I personaggi di Riparare i viventi di Maylis De Kerangal - Simon, il ragazzo i cui organi saranno espiantati, i suoi genitori, i medici, gli infermieri - ondeggiano, si muovono, danzano dentro questo spazio bianco, lucido, asettico, dentro questa sorta di bolla iridescente. Inchiodati tra la vita e la morte. Dentro questo spazio, un filo lega la prima alla seconda, trattenendone l'irruzione.  E' la rete - labile, provvisoria, destinata a distruggersi - che sospende l'irreparabilità. Fuori vortica un altro mondo. Il mondo marchiato dal dolore. Un dolore denso, angoscioso, possente, solido, accerchiante. Un dolore sordo. La scrittura di De Kerangal ne restituisce con folgorante, commossa, intensità il tonfo: il crepitio che si produce quando intere parti dell'esistenza si staccano, precipitano, si schiantano. Il tonfo del presente (e la promessa di futuro che esso annuncia) inghiottito, divorato dal passato. Un passato siderale, sospeso, morto. Perché il passato è vivo solo se può essere iscritto nel progetto di un futuro. Il presente è aperto solo se non è risucchiato dal passato.

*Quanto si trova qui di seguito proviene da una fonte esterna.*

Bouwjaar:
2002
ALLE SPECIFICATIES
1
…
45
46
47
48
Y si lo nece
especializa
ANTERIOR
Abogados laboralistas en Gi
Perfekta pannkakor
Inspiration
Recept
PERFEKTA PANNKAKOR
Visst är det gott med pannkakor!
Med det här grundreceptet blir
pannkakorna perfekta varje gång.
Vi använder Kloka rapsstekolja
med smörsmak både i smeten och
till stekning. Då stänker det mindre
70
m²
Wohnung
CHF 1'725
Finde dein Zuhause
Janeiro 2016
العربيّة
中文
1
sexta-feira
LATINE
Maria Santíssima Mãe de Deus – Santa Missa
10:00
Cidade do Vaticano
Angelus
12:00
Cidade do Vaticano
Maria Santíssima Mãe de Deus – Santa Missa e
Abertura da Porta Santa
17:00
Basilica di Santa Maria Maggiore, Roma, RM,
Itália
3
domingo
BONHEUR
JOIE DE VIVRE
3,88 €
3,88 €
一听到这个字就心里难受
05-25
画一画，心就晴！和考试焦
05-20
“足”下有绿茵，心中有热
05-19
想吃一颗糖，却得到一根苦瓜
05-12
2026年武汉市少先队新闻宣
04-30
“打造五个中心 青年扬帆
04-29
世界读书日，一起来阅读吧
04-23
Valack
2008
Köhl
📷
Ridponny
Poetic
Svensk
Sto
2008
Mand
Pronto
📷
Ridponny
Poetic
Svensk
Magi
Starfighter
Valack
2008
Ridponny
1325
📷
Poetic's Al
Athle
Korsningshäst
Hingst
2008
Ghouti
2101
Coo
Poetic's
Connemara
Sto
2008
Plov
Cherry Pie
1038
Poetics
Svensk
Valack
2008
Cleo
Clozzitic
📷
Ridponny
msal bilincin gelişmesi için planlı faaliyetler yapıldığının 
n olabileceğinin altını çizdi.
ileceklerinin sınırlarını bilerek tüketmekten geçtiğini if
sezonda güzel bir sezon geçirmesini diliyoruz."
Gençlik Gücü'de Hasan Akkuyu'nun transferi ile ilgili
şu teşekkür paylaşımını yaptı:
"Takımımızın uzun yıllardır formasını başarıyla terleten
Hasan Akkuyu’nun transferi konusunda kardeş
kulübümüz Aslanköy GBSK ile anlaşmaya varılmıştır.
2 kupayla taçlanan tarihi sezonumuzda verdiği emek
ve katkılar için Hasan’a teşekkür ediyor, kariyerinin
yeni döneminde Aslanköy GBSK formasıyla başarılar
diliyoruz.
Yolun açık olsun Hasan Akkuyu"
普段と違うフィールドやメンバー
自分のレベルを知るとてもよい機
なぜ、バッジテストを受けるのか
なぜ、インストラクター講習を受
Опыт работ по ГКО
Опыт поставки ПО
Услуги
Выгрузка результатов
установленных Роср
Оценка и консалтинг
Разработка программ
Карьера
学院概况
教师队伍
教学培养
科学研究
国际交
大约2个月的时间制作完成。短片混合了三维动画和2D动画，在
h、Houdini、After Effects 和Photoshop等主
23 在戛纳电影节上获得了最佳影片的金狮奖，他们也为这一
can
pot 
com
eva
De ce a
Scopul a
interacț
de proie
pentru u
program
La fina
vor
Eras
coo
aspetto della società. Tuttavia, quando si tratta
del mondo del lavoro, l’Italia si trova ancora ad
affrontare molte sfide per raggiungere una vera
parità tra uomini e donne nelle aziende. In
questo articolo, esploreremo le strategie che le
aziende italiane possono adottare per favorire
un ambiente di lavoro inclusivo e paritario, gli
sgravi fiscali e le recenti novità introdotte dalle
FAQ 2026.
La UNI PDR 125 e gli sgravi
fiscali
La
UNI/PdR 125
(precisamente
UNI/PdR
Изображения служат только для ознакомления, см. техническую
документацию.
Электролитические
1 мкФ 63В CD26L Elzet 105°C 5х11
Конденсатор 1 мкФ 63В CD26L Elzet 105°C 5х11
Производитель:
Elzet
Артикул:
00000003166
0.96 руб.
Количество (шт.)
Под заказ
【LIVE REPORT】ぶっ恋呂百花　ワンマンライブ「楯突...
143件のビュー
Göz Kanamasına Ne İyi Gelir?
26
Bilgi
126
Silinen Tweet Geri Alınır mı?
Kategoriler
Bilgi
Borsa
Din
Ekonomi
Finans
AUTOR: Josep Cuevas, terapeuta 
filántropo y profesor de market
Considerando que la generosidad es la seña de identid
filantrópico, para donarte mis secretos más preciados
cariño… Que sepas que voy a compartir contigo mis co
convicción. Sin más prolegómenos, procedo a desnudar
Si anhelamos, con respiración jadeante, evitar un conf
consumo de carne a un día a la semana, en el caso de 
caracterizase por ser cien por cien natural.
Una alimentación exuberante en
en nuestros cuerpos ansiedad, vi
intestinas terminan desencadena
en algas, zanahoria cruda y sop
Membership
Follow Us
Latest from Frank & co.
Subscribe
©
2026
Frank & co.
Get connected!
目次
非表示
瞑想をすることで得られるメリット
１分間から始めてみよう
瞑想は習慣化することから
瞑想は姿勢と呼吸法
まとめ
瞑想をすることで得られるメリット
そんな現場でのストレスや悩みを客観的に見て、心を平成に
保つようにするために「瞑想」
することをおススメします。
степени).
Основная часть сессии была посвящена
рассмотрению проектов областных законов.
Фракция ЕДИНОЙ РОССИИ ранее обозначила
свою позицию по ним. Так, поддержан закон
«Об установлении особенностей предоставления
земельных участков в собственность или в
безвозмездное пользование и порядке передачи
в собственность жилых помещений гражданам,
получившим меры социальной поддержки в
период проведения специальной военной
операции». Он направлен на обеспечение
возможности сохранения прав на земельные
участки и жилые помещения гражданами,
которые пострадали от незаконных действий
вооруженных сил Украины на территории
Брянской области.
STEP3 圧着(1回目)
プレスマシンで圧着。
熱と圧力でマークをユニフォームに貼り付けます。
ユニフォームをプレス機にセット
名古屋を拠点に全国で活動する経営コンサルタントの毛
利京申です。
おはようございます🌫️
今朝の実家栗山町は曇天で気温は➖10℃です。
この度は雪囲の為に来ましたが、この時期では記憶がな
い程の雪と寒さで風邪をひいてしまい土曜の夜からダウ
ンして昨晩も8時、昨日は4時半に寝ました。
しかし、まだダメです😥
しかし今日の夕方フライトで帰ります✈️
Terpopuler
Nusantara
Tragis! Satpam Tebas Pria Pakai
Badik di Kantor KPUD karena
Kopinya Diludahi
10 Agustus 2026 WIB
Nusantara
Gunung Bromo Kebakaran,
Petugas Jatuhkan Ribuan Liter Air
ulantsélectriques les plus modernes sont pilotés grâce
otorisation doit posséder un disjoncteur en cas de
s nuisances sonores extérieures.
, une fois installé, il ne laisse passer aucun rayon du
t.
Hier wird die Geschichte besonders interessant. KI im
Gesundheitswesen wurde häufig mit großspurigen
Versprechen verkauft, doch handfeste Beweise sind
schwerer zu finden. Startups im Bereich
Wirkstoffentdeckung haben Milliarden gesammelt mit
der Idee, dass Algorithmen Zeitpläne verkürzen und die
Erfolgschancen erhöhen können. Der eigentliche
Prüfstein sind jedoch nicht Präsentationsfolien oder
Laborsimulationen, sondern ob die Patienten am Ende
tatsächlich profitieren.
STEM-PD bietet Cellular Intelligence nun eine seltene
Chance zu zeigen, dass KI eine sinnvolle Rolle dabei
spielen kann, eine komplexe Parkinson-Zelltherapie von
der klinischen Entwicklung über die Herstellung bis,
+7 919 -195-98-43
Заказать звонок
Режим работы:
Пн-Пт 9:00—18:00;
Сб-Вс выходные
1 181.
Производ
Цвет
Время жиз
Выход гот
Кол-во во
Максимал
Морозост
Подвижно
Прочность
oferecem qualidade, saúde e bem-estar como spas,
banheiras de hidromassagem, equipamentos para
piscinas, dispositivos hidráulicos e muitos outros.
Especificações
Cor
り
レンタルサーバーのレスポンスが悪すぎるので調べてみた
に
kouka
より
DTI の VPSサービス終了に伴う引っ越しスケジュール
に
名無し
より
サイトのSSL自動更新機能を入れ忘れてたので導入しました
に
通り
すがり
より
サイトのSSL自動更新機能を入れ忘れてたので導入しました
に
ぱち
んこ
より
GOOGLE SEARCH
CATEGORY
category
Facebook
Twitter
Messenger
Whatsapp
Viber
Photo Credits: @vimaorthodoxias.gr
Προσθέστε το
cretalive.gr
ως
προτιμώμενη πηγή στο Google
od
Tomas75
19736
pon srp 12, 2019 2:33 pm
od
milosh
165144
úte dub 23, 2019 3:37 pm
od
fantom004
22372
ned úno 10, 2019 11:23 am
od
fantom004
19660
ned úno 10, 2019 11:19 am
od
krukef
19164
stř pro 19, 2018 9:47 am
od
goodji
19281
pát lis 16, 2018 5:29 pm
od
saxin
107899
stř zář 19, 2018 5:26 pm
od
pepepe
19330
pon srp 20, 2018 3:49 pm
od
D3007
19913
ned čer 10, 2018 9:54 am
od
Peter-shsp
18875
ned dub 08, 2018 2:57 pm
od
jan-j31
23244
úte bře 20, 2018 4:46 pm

Lo spazio bianco, asettico, immobile è però atteso da un risveglio. È il momento dell'espianto. Quello che sembrava fermo, contratto subisce un'improvvisa accelerazione. Tutto si contorce, si mobilita, esce dalla quiete, percorso, sfidato da un'energia tellurica fino allora nascosta, spasmodica. Un alveare al cui centro è un corpo che si apre, che cede i suoi segreti, i suoi organi. "L'interno del corpo, torbido e sanguinante, rosseggia sotto le lampade". Ogni movimento risponde a una logica serrata, ferrea. Tutto deve essere preciso, pulito, perfetto, deve rispondere a un protocollo impeccabile. Ogni organo prelevato deve essere preservato. Prima che si compia la migrazione misteriosa e l'ingresso in altre vite.
 

Si può riparare la vita? Restituirla alla sua pienezza? Ricomporne la funzionalità? O, invece, della vita è proprio l’irreparabile? E se così – se la vita è ciò che sporge sull’irrevocabile, si trattiene sul suo orlo per poi precipitarvi – cosa può riscattarla? Cosa può risarcire il guasto, la ferita, l'abrasione? Riparare i viventi è (anche) un libro sulla lingua, un libro dove i linguaggi si intrecciano, urtano, confliggono. C'è il codice che scava "in quella zona fragile del linguaggio dove si dichiara la morte". La lingua codice, che serve a chiudere, a incapsulare il dolore di chi rimane nella membrana dell'incomprensione. C'è la lingua che si schianta nel dolore, che regredisce, che diventa balbettio, si fa respiro, urlo inarticolato. E c'è la catastrofe della lingua che assiste allo "spettacolo" della morte, incapace "di stabilire un rapporto fra l'interno distrutto e la sue esteriorità pacifica", un corpo che giace "indecifrabile, muto, come uno scrigno".